Courtesy of Active Motif
Active Motif's Chariot reagent is one of a growing pool of formulations available to deliver proteins to cells. The protocol is simple enough: Mix protein with the reagent, incubate, add to cells, wait a little while, and finally assay. The inset box provides an example, showing human fibroblast (HS-68) cells transfected with an anti-actin antibody. These unfixed cells were observed one hour later.

In a new twist to an old concept, IPBio Sciences recently introduced its Immunoporation system. Magnetic beads coupled to antibodies to a cell surface antigen are mixed with cells and protein. When the mixture is subjected to a magnetic field, small holes transiently form in the cell membrane, allowing entry of the protein. "The critical advantage" to this technology, says CEO Tom Hole, "is the ability to hit a particular cell type." Only cells with the targeted antigen will be disrupted.
Yet creating holes in cells, however transient, is not without its problems. "The reason why we and others are a little less bullish on those kinds of things," notes Wender, "is that as soon as you start changing the integrity of the membrane, you allow not only what you want to get in, but you allow other things to get in, and you allow many things to get out." He notes as an example that "poking holes in cells" can result in ion leakage and a change in membrane potential.

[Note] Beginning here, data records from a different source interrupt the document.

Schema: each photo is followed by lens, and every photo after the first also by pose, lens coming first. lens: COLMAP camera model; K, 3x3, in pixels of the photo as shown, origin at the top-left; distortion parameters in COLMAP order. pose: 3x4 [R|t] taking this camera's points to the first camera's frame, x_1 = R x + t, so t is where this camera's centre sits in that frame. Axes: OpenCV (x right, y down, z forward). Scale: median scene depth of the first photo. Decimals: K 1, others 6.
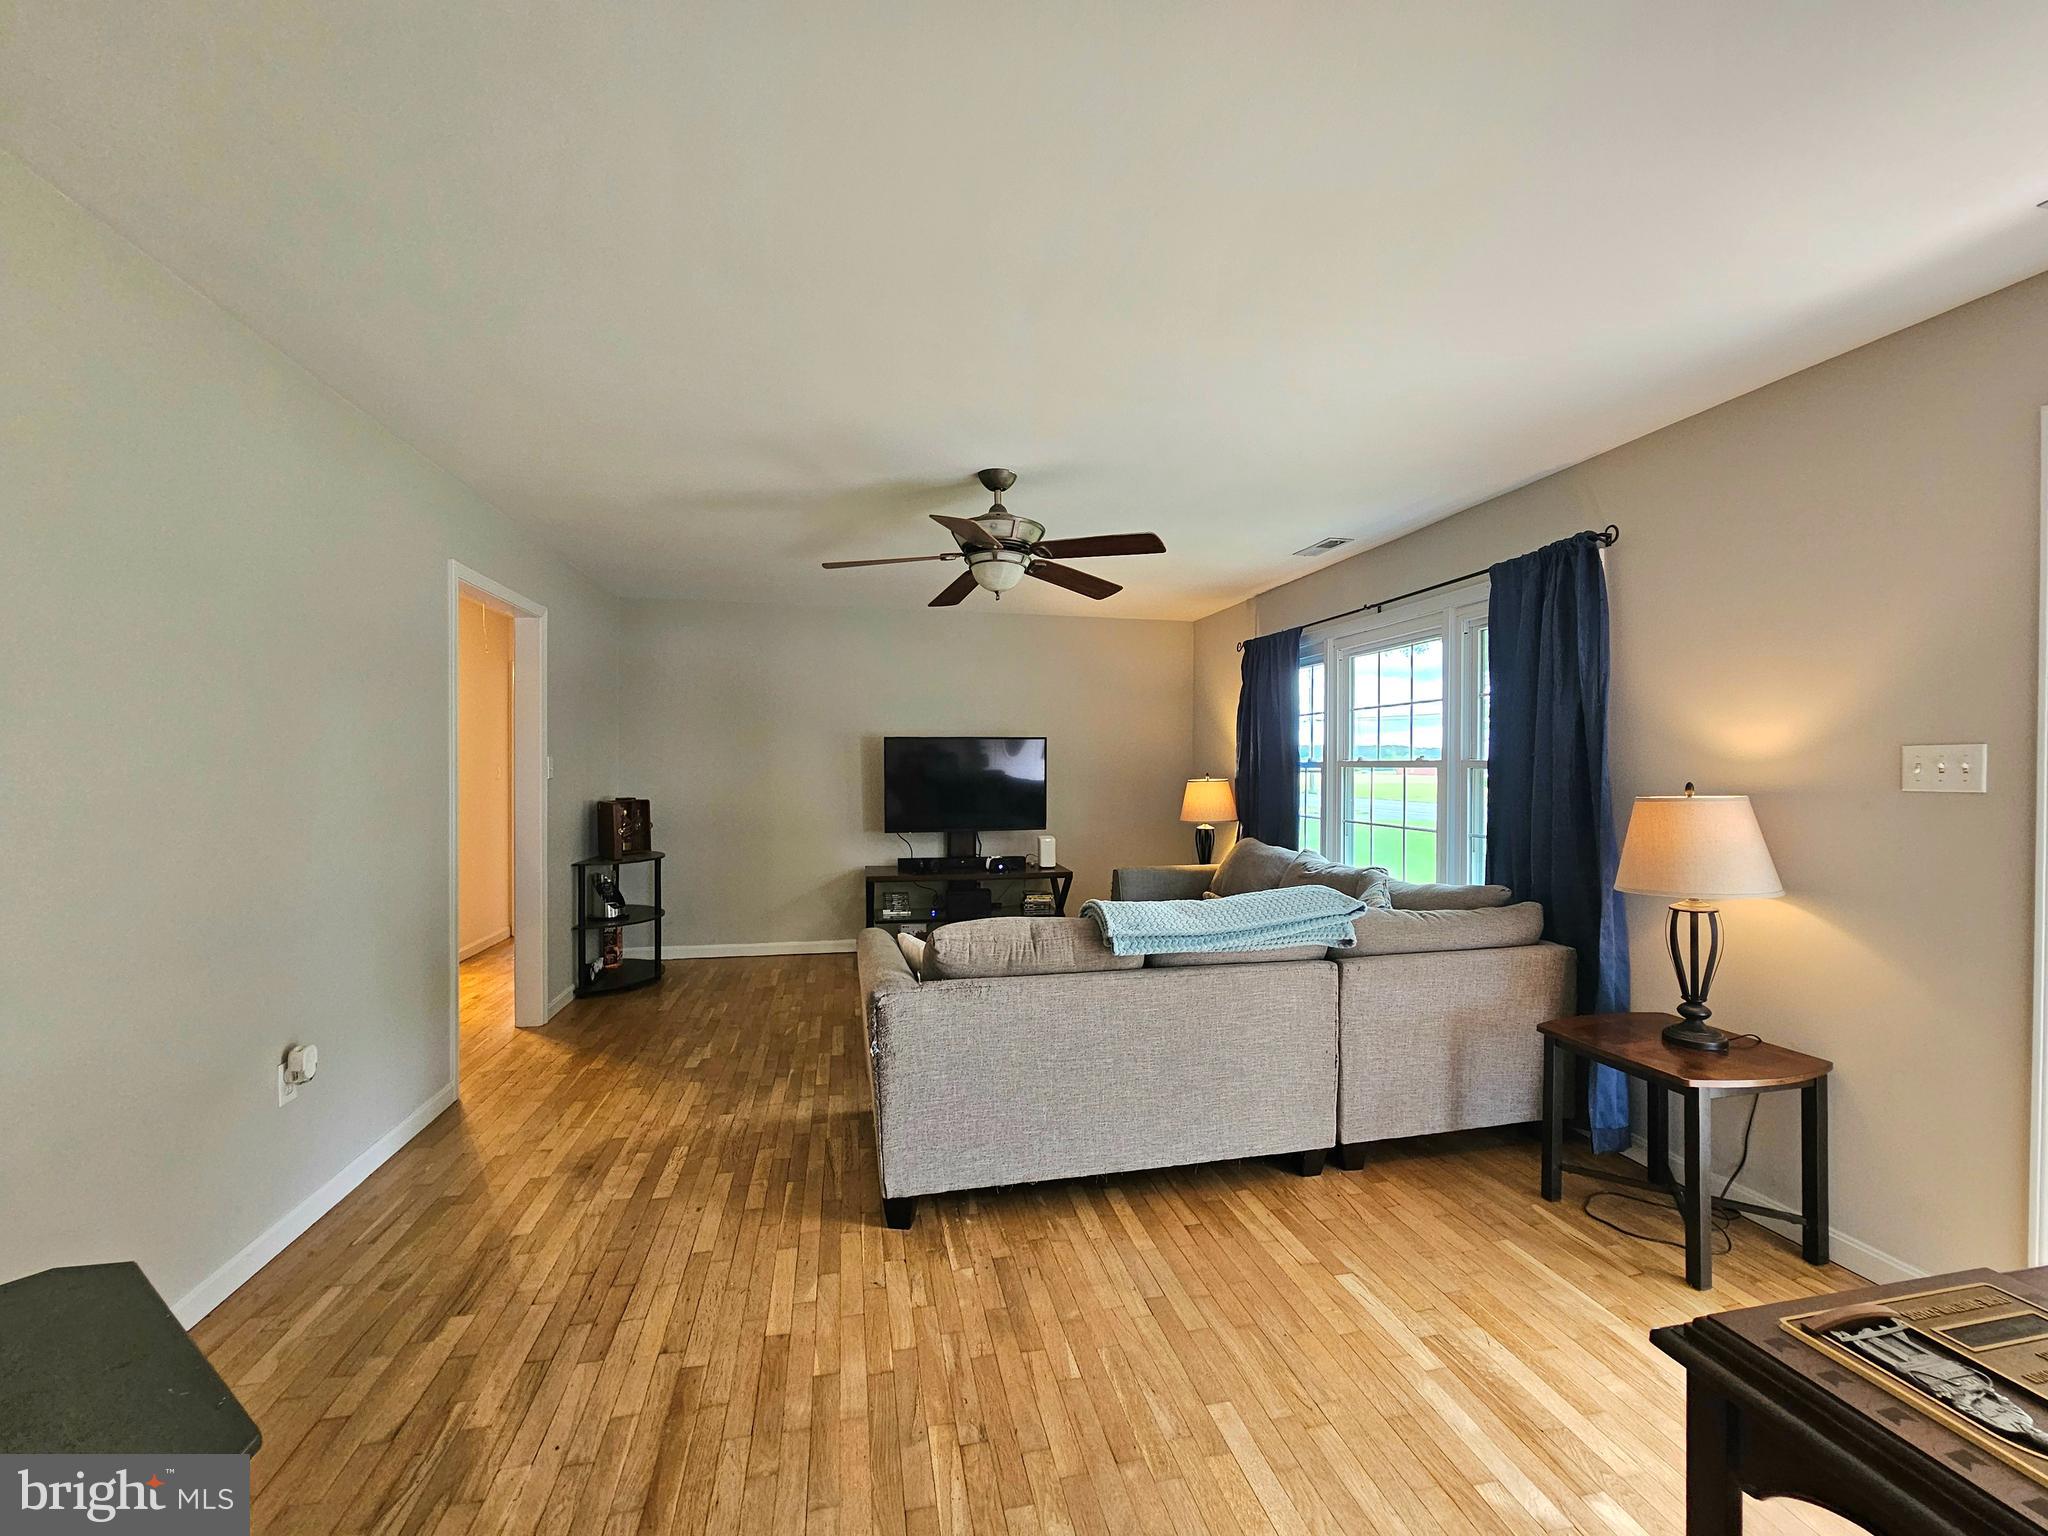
lens RADIAL K [[832.5, 0, 1024.0], [0, 832.5, 768.0], [0, 0, 1]] dist [-0.001626, -0.000418]
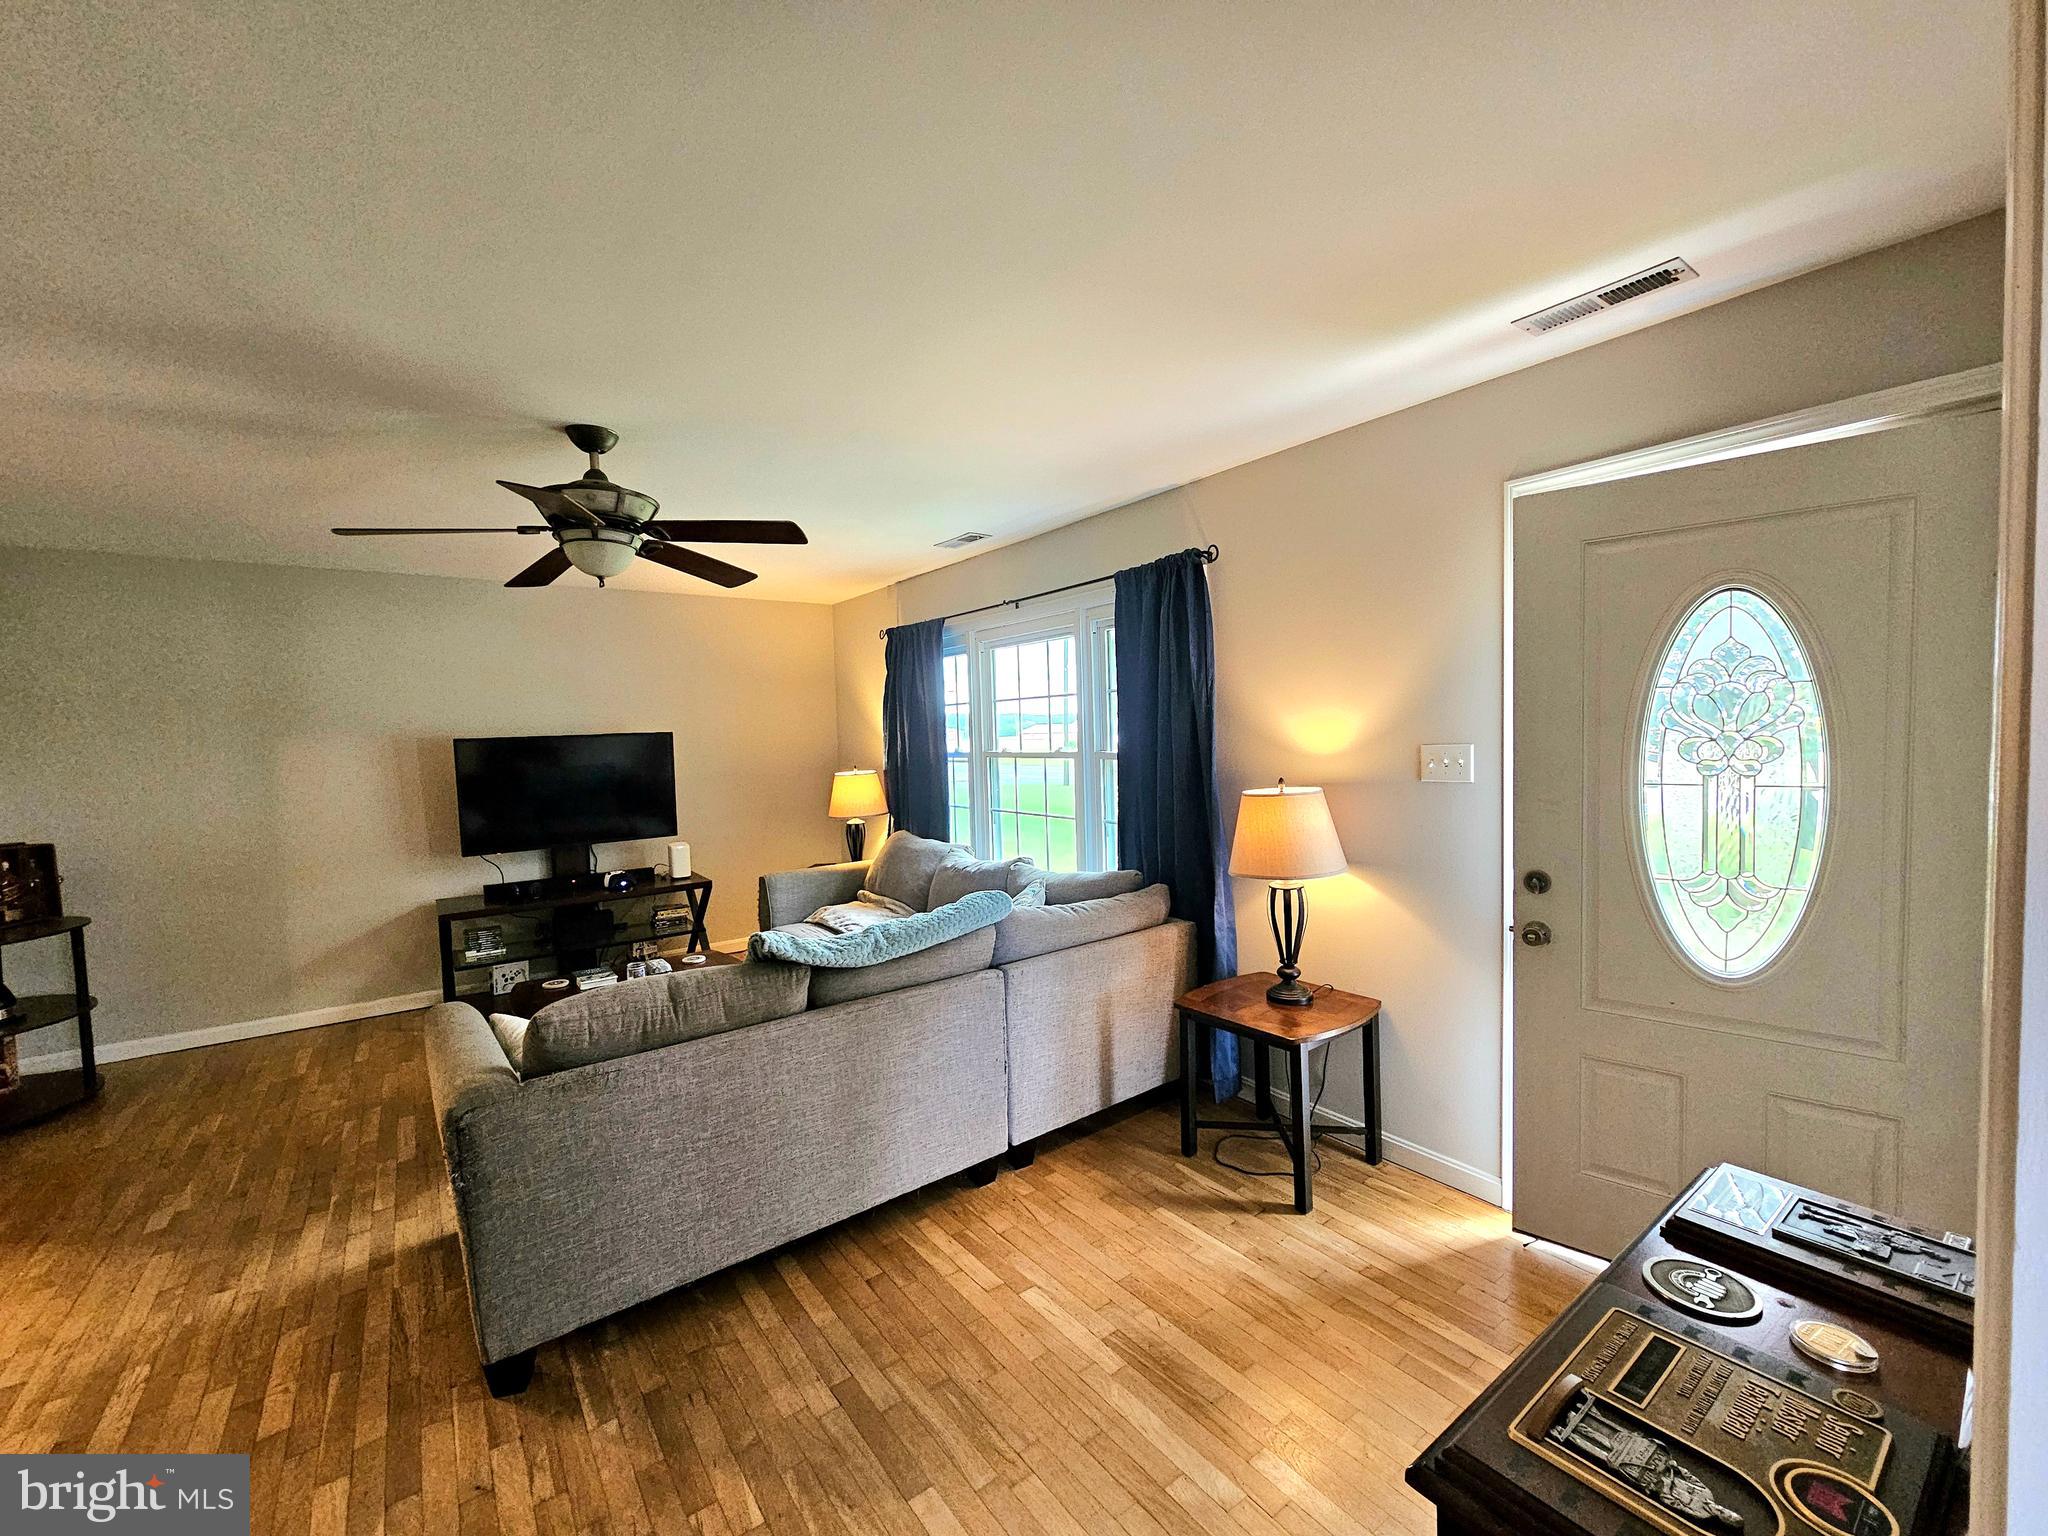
lens RADIAL K [[836.8, 0, 1027.6], [0, 836.8, 773.4], [0, 0, 1]] dist [-0.000952, 0.000891]
pose [[0.908413, -0.052094, 0.414816, -0.001843], [0.036562, 0.998304, 0.045301, -0.043574], [-0.416473, -0.025985, 0.908777, 0.071801]]
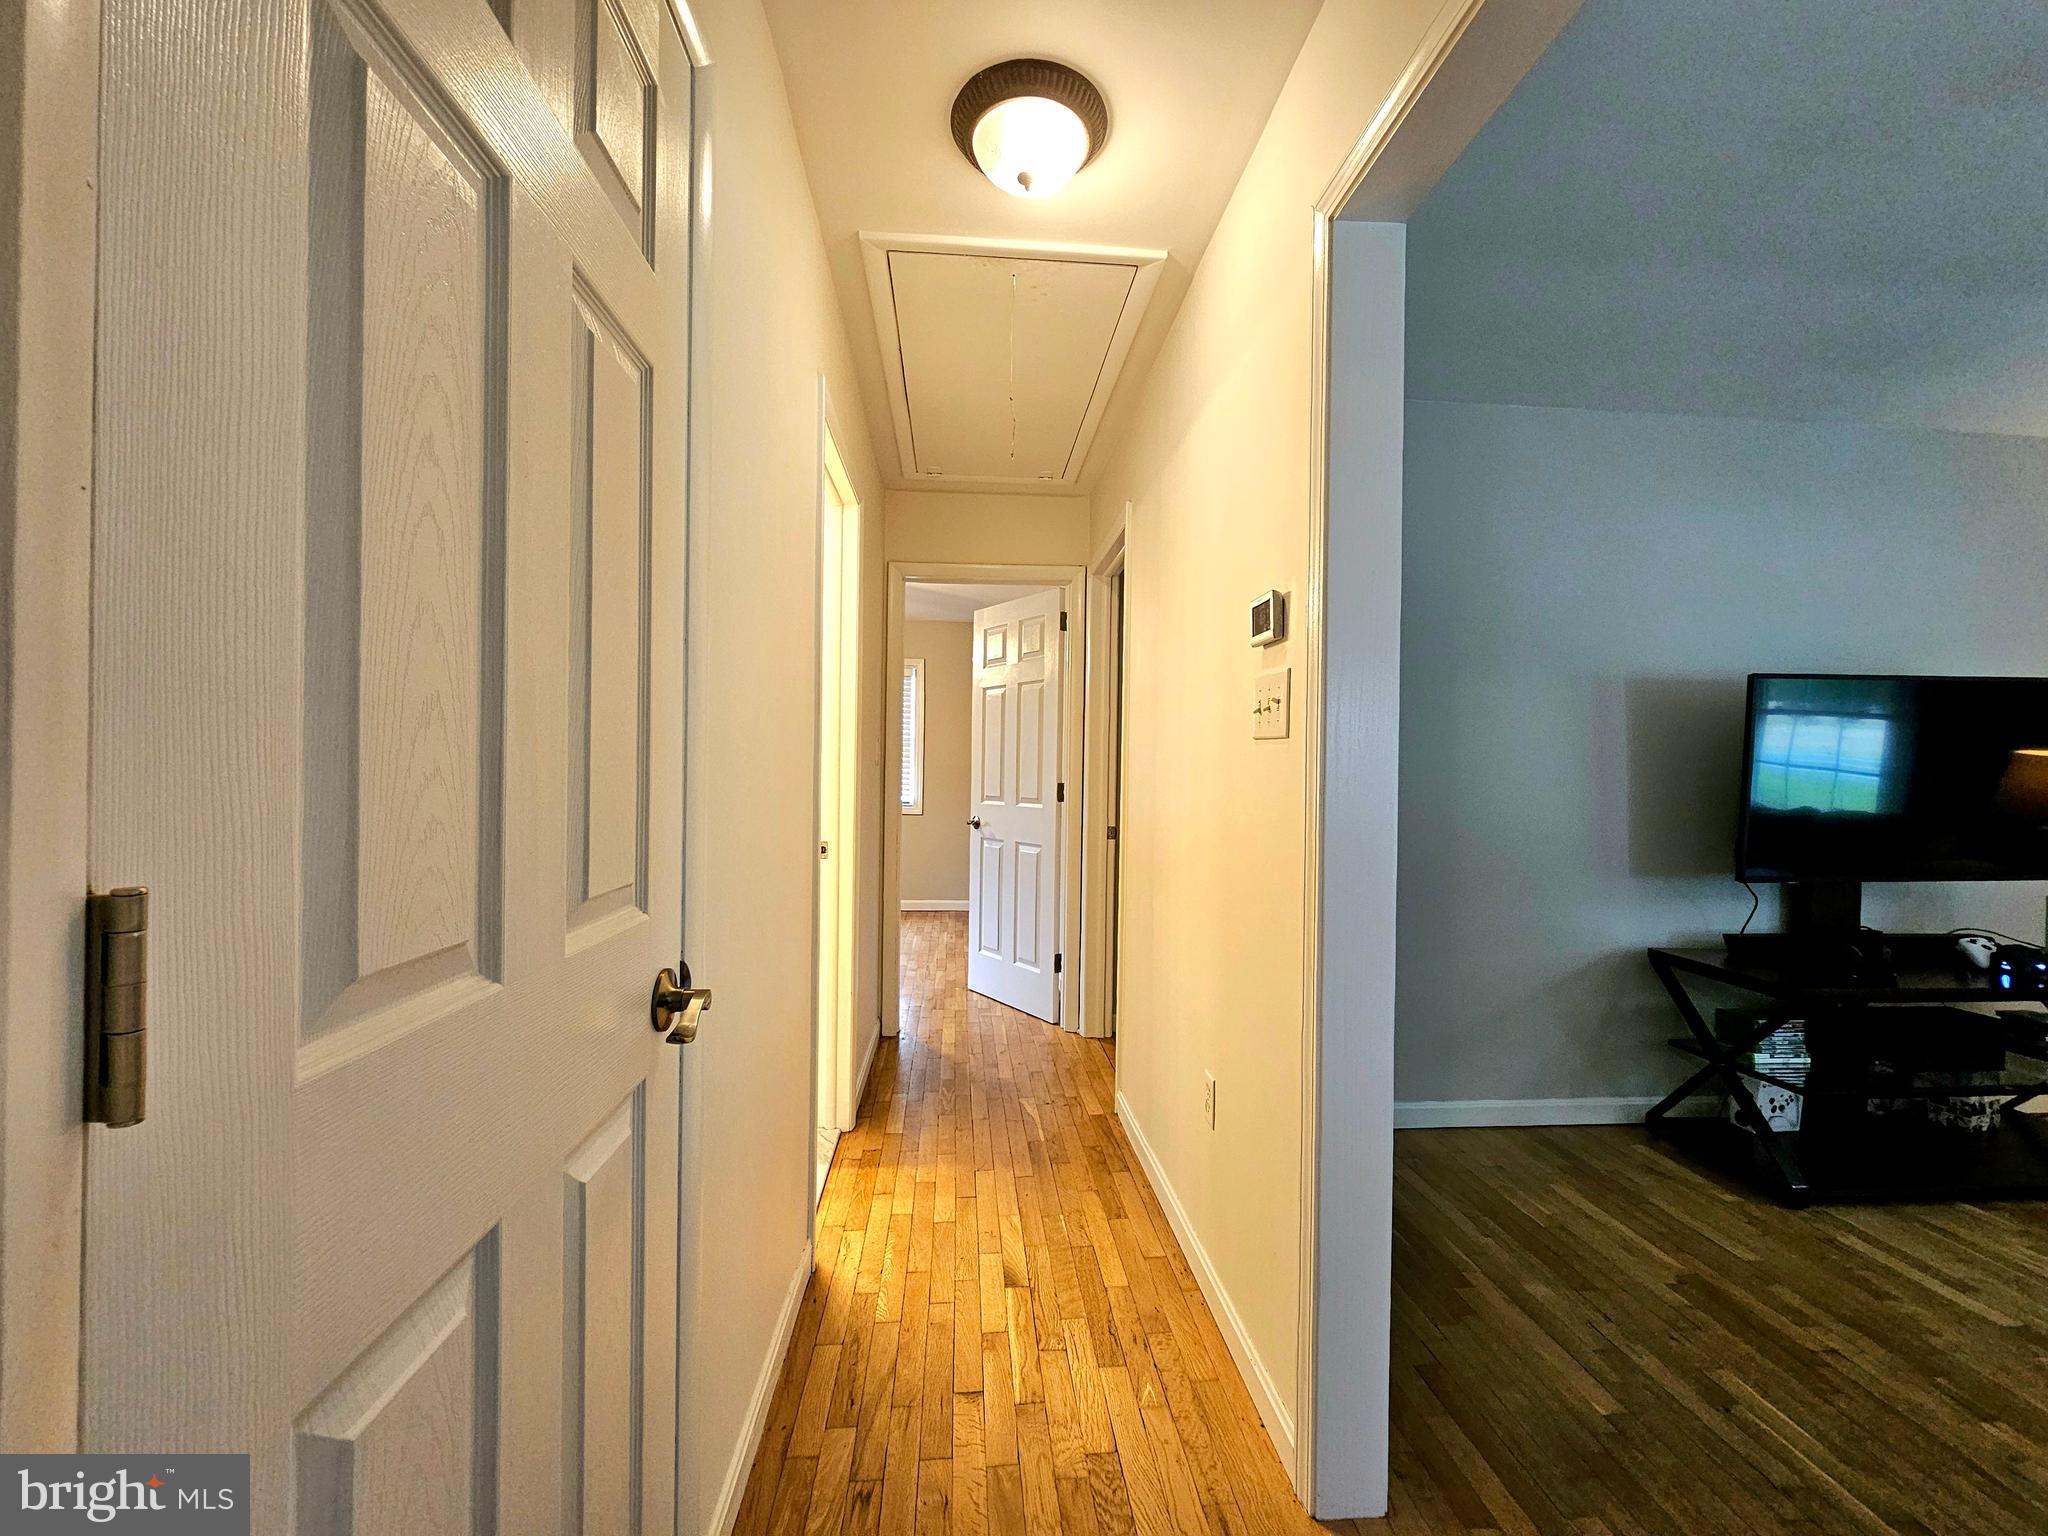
lens RADIAL K [[836.8, 0, 1027.6], [0, 836.8, 773.4], [0, 0, 1]] dist [-0.000952, 0.000891]
pose [[0.991601, 0.008241, -0.129073, -1.069792], [-0.008781, 0.999955, -0.003616, 0.051122], [0.129038, 0.004719, 0.991628, 1.061811]]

Researchers are currently looking into finding new ways to facilitate protein entry without compromising the barrier. Some make use of natural cell-surface structures that are known to internalize with their cargo upon binding, such as the folate receptor, a chemotherapy target. Blake Peterson of Pennsylvania State University has taken that idea one step further by synthesizing cholesterol-amine-based receptors designed to specifically recognize the protein to be transfected. These receptors integrate into the membrane, facilitating uptake by the cell.
LIMITATIONS AND CONSIDERATIONS
Though the protein transduction field has grown substantially since Tinsley's post-doc days, there remain many issues that users must consider. Researchers must make sure their cargo reaches its intended destination intact, which can often be done by means of a reporter molecule such as a fluorescent dye or protein. Endosomes, formed when cargo is internalized, for example, can fuse with lysosomes. Membrane fusion could, perhaps, leave the cargo sitting on the outside of the cell. Some PTDs are linked to a nuclear localization sequence, requiring an additional nuclear export signal to deliver cargo to the cytoplasm.
Cargo size, and perhaps charge, need to be compatible with the reagent. Though several of the companies offering protein-transduction tools claim their reagents are virtually limitless in this regard, others restrict their claims to oligopeptides.
Fusing the protein to a PTD, or exposing it to denaturing agents, may add an additional layer of complexity. Similarly, agents that compromise the integrity of the cell (including polycations) may complicate data analysis. Finally, logistics such as the amount of time required to set up and perform a reaction, and the transduction efficiency, should be taken into consideration.